O primeiro tem convite do Republicanos e o segundo do Progressistas. No caso, a janela só se aplica ao presidente da Assembleia, que tem mandato de deputado estadual. Greca precisa deixar o cargo de secretário estadual até 4 de abril (prazo máximo de desincompatibilização), para poder disputar a eleição.

Nesta terça-feira (3), o Blog Politicamente noticiou que Ratinho Junior convocou um time de assessores de confiança para tentar convencer Alexandre Curi a desistir da corrida pelo Governo do Paraná, saindo para o Senado, ainda no PSD. Mas, a missão é dada como difícil.

Quem já anunciou que vai mudar de partido

Como era de se esperar, a oportunidade de mudar de partido sem perder o mandato caiu no gosto da classe política e há parlamentares que anunciam a troca meses antes da abertura da janela.
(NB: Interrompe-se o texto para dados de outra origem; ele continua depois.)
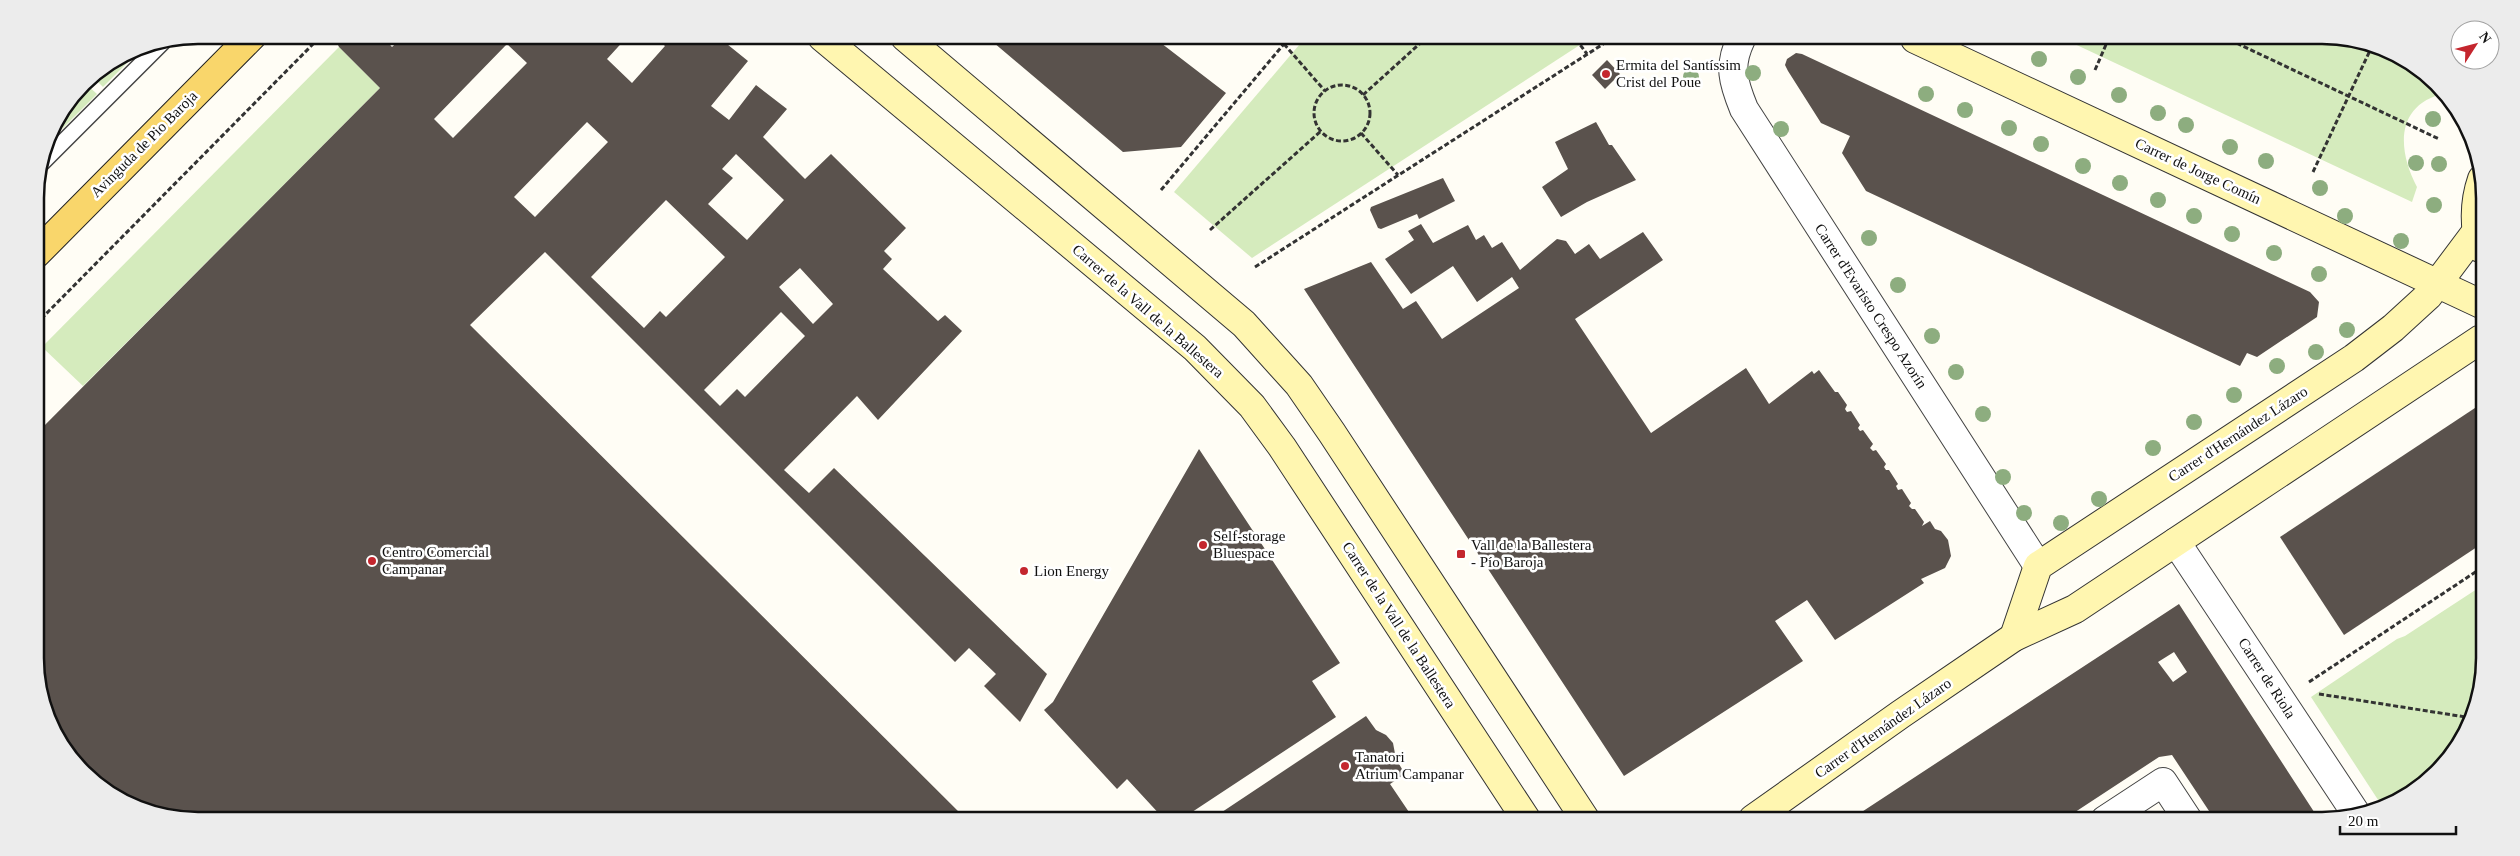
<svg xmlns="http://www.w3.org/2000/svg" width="2520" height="856" font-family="'Times New Roman',serif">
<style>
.green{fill:#d5ebbd}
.building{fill:#5a524d;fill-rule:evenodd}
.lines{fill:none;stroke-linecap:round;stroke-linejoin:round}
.lane-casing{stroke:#444;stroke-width:18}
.street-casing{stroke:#444;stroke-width:30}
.secondary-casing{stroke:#333;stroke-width:30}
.primary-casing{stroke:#222;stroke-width:30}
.path{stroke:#333;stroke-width:3;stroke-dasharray:5 2.5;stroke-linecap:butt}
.lane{stroke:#fff;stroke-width:15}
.street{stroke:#fff;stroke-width:28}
.secondary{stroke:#fff6b0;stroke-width:28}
.primary{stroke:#f9d66b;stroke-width:28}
.tree{fill:#8dad7f}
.poi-dot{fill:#c4262e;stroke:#fff;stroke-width:2}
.labels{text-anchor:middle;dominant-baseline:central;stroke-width:5;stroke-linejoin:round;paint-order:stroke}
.poi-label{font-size:15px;fill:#111;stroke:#fff;text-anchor:start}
.street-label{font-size:15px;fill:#111;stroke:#fff}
.rim{fill:none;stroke:#111;stroke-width:2.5}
</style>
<rect width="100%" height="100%" fill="#fffdf5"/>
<g class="green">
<polygon points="1305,38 1589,39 1252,258 1174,192"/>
<path d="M 2066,40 L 2365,41 L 2413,62 L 2446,93 C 2395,104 2397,149 2417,187 L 2412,202 Z"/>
<polygon points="145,45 103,87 93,77 136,47"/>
<polygon points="339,47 380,88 83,386 42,347"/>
<path d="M 86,84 L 97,94 L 45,146 C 50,123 70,101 86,84 Z"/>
<polygon points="2480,587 2479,701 2458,749 2422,787 2384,809 2311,697 2397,639 2405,636"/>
</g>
<g class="building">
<path d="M 349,35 L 381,35 L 392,47 L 404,36 L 628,36 L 607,59 L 632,83 L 665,46 L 655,36 L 717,36 L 748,61 L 711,106 L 729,120 L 756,85 L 787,109 L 763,137 L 805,179 L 831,154 L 906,228 L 884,251 L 892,259 L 883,269 L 938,321 L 945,315 L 962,331 L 878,420 L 857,396 L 784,470 L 809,493 L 834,468 L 1047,674 L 1020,722 L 984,686 L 996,674 L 969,648 L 955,662 L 545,252 L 470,325 L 964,817 L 155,815 L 116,799 L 76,766 L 38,690 L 37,433 L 380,88 L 339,47 L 338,45 ZM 507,44 L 527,63 L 453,138 L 434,119 ZM 587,122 L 608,142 L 535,217 L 514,197 ZM 736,154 L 784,200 L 747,240 L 708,204 L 733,178 L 722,169 ZM 666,200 L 725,257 L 666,317 L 660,311 L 644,328 L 591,277 ZM 800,268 L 833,304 L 813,324 L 779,287 ZM 781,312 L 805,336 L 745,397 L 737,389 L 720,406 L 704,390 Z"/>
<polygon points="987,37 1159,37 1157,40 1226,93 1181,147 1123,152"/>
<polygon points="1796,53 1802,54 2310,292 2319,302 2317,317 2257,357 2247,353 2240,366 1866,191 1842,153 1850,136 1821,123 1788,71 1785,65 1787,59"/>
<polygon points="1607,60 1620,74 1605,89 1592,75"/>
<polygon points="1596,122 1609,145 1612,145 1636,180 1587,202 1561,217 1542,187 1568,169 1555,142"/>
<polygon points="1443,178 1455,201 1419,219 1417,214 1381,229 1378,228 1370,210 1371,207"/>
<polygon points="1421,224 1433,243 1468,225 1476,240 1484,235 1492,248 1502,242 1520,270 1557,239 1566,241 1575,254 1589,244 1600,259 1643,232 1663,260 1575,319 1651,433 1746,368 1769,404 1812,371 1814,374 1819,370 1835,392 1838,392 1847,405 1845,409 1847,412 1851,411 1860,425 1858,428 1860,431 1863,430 1873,444 1870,448 1873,451 1876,450 1886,464 1884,467 1886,470 1889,470 1898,484 1896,486 1898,490 1902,489 1911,503 1909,506 1912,509 1915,509 1924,522 1922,526 1930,521 1935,529 1941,531 1948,540 1951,556 1945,568 1921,579 1924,583 1835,640 1807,600 1775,621 1803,661 1624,776 1304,289 1371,262 1403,309 1416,301 1442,339 1519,288 1512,277 1477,302 1453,266 1411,294 1385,259 1414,240 1408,231"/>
<polygon points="2481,404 2480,545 2344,635 2280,537"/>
<polygon points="1199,449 1340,663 1312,681 1336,717 1183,818 1163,818 1127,779 1117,789 1044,710 1053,702"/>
<path d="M 2179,604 L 2320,821 L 2215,820 L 2172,755 L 2159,757 L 2063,820 L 1851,819 ZM 2174,652 L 2187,672 L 2173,682 L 2158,662 Z"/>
<polygon points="1366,716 1376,730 1386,735 1393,743 1396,759 1405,774 1390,784 1413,818 1213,818"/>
</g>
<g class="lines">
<defs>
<polyline id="lane" points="40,165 163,42"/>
<g id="street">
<path d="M 1741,39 C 1728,66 1733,82 1744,109 L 2038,566"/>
<polyline points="2176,542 2357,815"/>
<polyline points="2105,820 2163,782 2188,820"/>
</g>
<g id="secondary">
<polyline points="822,37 1195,348 1252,406 1282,447 1526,819"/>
<polyline points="905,37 1244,324 1299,385 1332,433 1585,819"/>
<polyline points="1915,39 2481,304"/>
<path d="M 2480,248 C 2474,225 2474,202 2482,179"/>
<polyline points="2014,637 2038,566 2354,358 2393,328 2428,296 2476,232"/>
<polyline points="1753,819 1901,714 2014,637 2075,609 2481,339"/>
</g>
<polyline id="primary" points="36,254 253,35"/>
</defs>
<use href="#lane" class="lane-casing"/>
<use href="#street" class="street-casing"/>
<use href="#secondary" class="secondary-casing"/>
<use href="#primary" class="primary-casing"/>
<g class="path">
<polyline points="1576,39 1587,54"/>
<polyline points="2230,40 2439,139"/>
<polyline points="1284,44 1325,91"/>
<polyline points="2095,70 2108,40"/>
<circle cx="1342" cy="113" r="28"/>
<polyline points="1363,95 1426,38"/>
<polyline points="1361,133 1398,175"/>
<polyline points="2313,172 2373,44"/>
<polyline points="1161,190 1289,38"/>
<polyline points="1210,230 1321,131"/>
<polyline points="1255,267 1611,39"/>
<polyline points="36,324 322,35"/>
<polyline points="2309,682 2480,569"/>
<polyline points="2319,694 2472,718"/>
</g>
<use href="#lane" class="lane"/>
<use href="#street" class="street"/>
<use href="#secondary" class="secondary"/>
<use href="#primary" class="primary"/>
</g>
<g class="tree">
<circle cx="2039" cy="59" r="8"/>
<circle cx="1753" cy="73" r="8"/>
<circle cx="1691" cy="77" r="8"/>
<circle cx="2078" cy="77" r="8"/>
<circle cx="1926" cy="94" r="8"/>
<circle cx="2119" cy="95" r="8"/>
<circle cx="1965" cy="110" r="8"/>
<circle cx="2158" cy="113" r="8"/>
<circle cx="2433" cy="119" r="8"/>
<circle cx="2186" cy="125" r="8"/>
<circle cx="2009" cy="128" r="8"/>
<circle cx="1781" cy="129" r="8"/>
<circle cx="2041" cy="144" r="8"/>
<circle cx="2230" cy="147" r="8"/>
<circle cx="2266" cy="161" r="8"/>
<circle cx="2416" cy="163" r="8"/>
<circle cx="2439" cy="164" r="8"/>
<circle cx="2083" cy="166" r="8"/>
<circle cx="2120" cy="183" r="8"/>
<circle cx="2320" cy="188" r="8"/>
<circle cx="2158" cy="200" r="8"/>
<circle cx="2434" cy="205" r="8"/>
<circle cx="2194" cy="216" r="8"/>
<circle cx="2345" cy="216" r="8"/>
<circle cx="2232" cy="234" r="8"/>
<circle cx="1869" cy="238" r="8"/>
<circle cx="2401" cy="241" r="8"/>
<circle cx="2274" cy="253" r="8"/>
<circle cx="2319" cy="274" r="8"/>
<circle cx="1898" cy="285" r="8"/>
<circle cx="2347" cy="330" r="8"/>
<circle cx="1932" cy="336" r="8"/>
<circle cx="2316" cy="352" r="8"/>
<circle cx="2277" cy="366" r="8"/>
<circle cx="1956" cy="372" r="8"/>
<circle cx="2234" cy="395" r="8"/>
<circle cx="1983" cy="414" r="8"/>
<circle cx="2194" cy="422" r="8"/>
<circle cx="2153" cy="448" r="8"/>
<circle cx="2003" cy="477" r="8"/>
<circle cx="2099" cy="499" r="8"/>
<circle cx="2024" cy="513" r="8"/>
<circle cx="2061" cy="523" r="8"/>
</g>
<g class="poi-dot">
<circle cx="1606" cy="74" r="5"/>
<circle cx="1203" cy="545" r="5"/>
<rect x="1456" y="549" width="10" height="10" rx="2.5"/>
<circle cx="372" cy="561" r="5"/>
<circle cx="1024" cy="571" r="5"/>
<circle cx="1345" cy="766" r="5"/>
</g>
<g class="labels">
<g class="poi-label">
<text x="1616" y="65">Ermita del Santíssim<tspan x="1616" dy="17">Crist del Poue</tspan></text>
<text x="1213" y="536">Self-storage<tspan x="1213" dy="17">Bluespace</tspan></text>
<text x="1471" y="545">Vall de la Ballestera<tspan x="1471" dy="17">- Pío Baroja</tspan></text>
<text x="382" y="552">Centro Comercial<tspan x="382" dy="17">Campanar</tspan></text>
<text x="1034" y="571">Lion Energy</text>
<text x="1355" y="757">Tanatori<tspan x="1355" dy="17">Atrium Campanar</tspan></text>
</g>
<g class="street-label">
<text transform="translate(144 144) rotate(-45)">Avinguda de Pio Baroja</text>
<text transform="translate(2198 171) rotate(25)">Carrer de Jorge Comín</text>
<text transform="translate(1871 306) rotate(57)">Carrer d'Evaristo Crespo Azorín</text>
<text transform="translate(1148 311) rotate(41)">Carrer de la Vall de la Ballestera</text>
<text transform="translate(2238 434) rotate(-33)">Carrer d'Hernández Lázaro</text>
<text transform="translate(1399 625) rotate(57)">Carrer de la Vall de la Ballestera</text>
<text transform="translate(2267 678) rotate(57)">Carrer de Riola</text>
<text transform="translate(1883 728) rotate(-35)">Carrer d'Hernández Lázaro</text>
</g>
</g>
<path d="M0 0H2520V856H0ZM198 44H2322A154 154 0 0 1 2476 198V658A154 154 0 0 1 2322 812H198A154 154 0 0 1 44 658V198A154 154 0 0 1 198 44Z" fill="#ececec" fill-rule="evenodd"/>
<path class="rim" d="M198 44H2322A154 154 0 0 1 2476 198V658A154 154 0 0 1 2322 812H198A154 154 0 0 1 44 658V198A154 154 0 0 1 198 44Z"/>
<g transform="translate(2475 45) rotate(54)"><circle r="24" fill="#ffffff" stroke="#a0a0a0"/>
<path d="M0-4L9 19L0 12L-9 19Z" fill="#c4262e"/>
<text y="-8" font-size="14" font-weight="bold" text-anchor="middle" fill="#111111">N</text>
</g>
<path d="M2340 826v8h116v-8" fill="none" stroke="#111111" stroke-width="2.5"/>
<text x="2348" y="826" font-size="15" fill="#111111" stroke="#ffffff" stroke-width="4" paint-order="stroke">20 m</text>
</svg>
Um exemplo é o caso do deputado federal Felipe Francischini, que “deixou” o União Brasil após perder o comando do partido no Paraná para o senador Sergio Moro. Ele anunciou sua filiação ao Podemos ainda em outubro do ano passado.

Outro caso, relacionado ao de Francischini, foi o do deputado estadual Denian Couto, que era do Podemos, mas anunciou a saída com a chegada do deputado federal. No entanto, o parlamentar não anunciou qual será o seu destino.

Em ambos os casos, a filiação dos políticos ao novo partido, de fato, foi deixada para a janela “de infidelidade partidária”, que abre na próxima quinta-feira, de forma a preservar os mandatos.